What you have to do: Among the entries, find the lines with the string "FLUI" and report them.

Transcribed page contents:
════
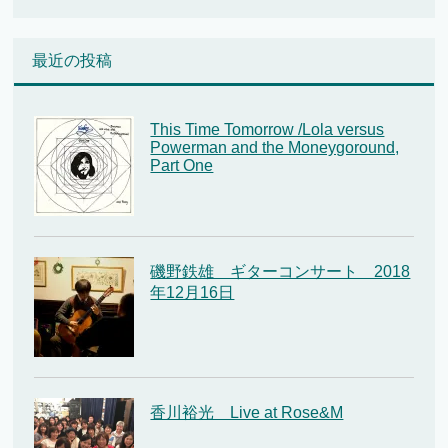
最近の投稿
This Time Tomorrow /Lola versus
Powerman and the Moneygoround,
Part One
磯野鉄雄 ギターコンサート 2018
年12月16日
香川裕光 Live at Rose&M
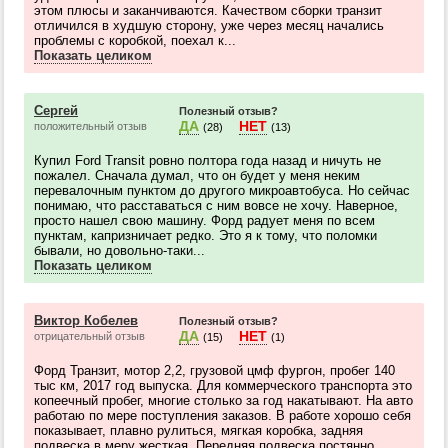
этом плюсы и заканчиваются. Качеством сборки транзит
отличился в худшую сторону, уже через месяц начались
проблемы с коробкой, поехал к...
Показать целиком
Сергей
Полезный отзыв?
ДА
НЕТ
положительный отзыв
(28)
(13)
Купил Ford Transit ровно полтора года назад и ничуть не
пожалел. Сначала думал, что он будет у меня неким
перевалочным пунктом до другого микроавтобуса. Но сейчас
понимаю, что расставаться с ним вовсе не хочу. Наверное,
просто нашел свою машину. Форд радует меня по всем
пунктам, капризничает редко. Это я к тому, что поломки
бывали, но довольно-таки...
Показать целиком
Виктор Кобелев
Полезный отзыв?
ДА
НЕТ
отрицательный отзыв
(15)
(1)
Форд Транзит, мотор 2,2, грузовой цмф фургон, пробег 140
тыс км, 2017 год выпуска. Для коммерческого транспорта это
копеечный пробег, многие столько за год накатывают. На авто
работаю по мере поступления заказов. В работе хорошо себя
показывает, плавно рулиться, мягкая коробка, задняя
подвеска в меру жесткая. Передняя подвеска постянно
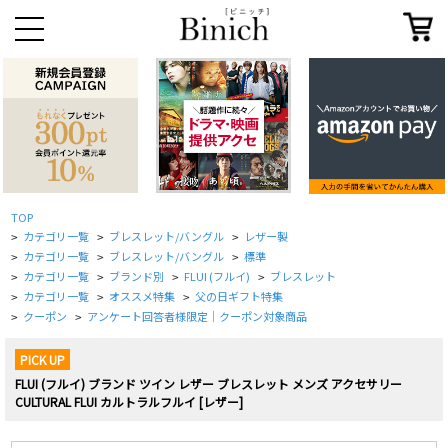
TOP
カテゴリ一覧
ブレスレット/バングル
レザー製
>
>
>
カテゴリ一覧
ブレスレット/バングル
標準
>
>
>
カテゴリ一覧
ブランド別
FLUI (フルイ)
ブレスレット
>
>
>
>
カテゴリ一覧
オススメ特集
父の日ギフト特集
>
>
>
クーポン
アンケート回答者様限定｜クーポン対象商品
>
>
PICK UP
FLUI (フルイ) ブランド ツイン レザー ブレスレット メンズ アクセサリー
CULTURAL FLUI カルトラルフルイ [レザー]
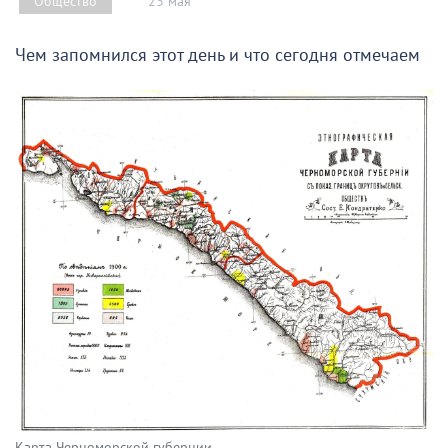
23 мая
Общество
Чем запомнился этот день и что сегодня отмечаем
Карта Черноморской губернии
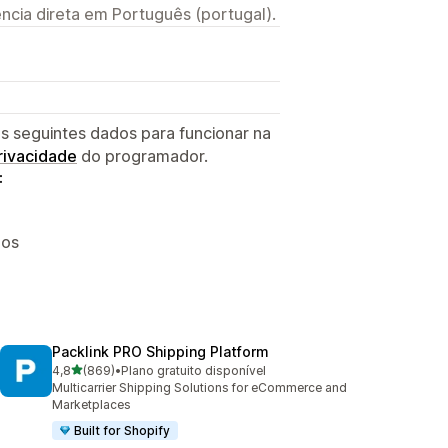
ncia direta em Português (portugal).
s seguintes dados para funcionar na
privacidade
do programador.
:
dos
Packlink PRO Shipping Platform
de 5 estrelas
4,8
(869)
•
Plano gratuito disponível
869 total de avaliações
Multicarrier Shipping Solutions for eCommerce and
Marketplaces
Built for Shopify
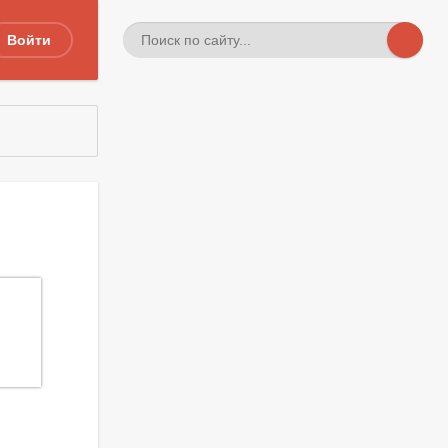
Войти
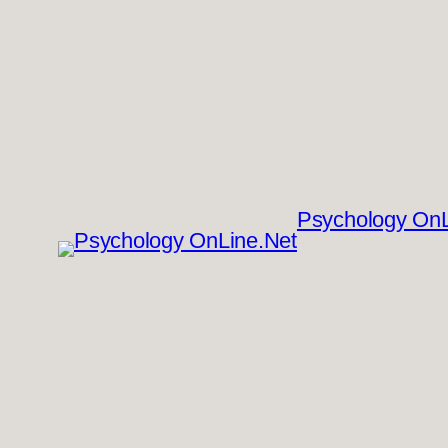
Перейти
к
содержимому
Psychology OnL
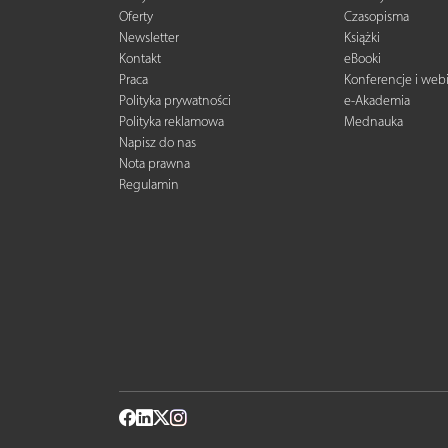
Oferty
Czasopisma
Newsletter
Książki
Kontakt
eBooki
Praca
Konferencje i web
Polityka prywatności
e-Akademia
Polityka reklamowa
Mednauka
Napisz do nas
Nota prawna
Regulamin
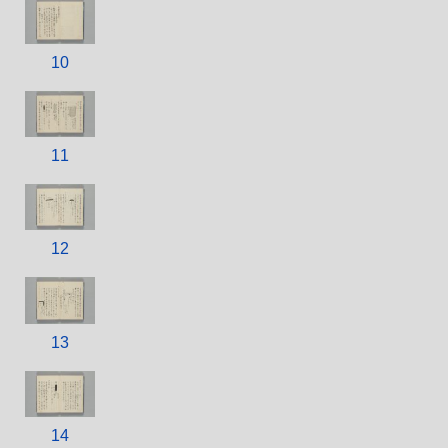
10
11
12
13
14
════
Completed task:
FLUI (フルイ)
FLUI (フルイ) ブランド ツイン レザー ブレスレット メンズ アクセサリー
CULTURAL FLUI カルトラルフルイ [レザー]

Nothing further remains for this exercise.